** Begin **
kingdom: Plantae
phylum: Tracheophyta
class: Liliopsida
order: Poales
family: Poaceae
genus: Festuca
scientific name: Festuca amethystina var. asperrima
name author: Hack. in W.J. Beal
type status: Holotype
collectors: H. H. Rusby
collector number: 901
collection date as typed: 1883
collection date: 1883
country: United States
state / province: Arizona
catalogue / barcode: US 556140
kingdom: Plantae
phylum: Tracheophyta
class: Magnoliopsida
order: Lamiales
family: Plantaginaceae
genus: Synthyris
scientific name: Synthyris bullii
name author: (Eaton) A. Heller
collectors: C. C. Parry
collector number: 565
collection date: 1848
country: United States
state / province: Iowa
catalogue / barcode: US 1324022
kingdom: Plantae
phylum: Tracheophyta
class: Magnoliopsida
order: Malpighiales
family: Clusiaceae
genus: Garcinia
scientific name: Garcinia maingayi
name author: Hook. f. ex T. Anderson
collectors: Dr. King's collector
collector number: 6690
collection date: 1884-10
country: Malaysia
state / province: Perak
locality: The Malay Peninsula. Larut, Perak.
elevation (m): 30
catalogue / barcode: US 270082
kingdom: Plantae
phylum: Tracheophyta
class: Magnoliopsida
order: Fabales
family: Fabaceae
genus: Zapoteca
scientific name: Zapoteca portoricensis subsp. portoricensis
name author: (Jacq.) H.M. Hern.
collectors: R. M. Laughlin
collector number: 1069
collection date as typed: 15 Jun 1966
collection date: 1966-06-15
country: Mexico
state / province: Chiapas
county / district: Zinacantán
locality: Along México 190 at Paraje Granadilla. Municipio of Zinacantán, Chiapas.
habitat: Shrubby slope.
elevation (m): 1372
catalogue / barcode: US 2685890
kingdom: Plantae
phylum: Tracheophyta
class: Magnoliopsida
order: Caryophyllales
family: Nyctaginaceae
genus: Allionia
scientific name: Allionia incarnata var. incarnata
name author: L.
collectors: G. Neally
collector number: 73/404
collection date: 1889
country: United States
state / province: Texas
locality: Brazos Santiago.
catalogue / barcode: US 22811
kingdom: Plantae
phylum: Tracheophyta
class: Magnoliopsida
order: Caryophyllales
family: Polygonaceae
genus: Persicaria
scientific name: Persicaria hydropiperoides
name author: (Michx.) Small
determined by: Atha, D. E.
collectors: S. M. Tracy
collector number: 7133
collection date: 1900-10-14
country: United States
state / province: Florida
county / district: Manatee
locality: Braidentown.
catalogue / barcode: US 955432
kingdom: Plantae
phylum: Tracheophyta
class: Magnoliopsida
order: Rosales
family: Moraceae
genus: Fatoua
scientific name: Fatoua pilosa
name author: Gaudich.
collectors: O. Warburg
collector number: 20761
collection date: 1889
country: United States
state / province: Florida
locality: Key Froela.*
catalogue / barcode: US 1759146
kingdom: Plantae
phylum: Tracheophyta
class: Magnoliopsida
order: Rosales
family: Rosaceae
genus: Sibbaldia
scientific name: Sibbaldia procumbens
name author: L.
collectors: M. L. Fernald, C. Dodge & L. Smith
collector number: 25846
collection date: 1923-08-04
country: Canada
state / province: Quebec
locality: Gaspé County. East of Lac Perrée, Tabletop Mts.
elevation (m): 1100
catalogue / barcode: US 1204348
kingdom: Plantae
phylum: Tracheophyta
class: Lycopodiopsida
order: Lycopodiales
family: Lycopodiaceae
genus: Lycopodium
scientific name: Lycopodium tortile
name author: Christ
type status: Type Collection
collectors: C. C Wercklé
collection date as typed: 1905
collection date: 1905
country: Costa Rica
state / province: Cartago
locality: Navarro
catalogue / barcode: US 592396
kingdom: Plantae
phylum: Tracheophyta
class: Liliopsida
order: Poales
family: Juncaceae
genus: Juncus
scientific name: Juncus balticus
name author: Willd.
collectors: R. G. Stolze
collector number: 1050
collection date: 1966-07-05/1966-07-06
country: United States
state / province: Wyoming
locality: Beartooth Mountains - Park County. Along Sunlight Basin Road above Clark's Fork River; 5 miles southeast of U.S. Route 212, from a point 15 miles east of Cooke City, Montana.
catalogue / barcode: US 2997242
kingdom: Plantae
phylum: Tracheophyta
** End **
Reproduce the data from the beginning through the line containing "county / district: Zinacantán", swapping "collectors" for "collected by" and leaving everything else as it is.

• **Exercise output**:
kingdom: Plantae
phylum: Tracheophyta
class: Liliopsida
order: Poales
family: Poaceae
genus: Festuca
scientific name: Festuca amethystina var. asperrima
name author: Hack. in W.J. Beal
type status: Holotype
collected by: H. H. Rusby
collector number: 901
collection date as typed: 1883
collection date: 1883
country: United States
state / province: Arizona
catalogue / barcode: US 556140
kingdom: Plantae
phylum: Tracheophyta
class: Magnoliopsida
order: Lamiales
family: Plantaginaceae
genus: Synthyris
scientific name: Synthyris bullii
name author: (Eaton) A. Heller
collected by: C. C. Parry
collector number: 565
collection date: 1848
country: United States
state / province: Iowa
catalogue / barcode: US 1324022
kingdom: Plantae
phylum: Tracheophyta
class: Magnoliopsida
order: Malpighiales
family: Clusiaceae
genus: Garcinia
scientific name: Garcinia maingayi
name author: Hook. f. ex T. Anderson
collected by: Dr. King's collector
collector number: 6690
collection date: 1884-10
country: Malaysia
state / province: Perak
locality: The Malay Peninsula. Larut, Perak.
elevation (m): 30
catalogue / barcode: US 270082
kingdom: Plantae
phylum: Tracheophyta
class: Magnoliopsida
order: Fabales
family: Fabaceae
genus: Zapoteca
scientific name: Zapoteca portoricensis subsp. portoricensis
name author: (Jacq.) H.M. Hern.
collected by: R. M. Laughlin
collector number: 1069
collection date as typed: 15 Jun 1966
collection date: 1966-06-15
country: Mexico
state / province: Chiapas
county / district: Zinacantán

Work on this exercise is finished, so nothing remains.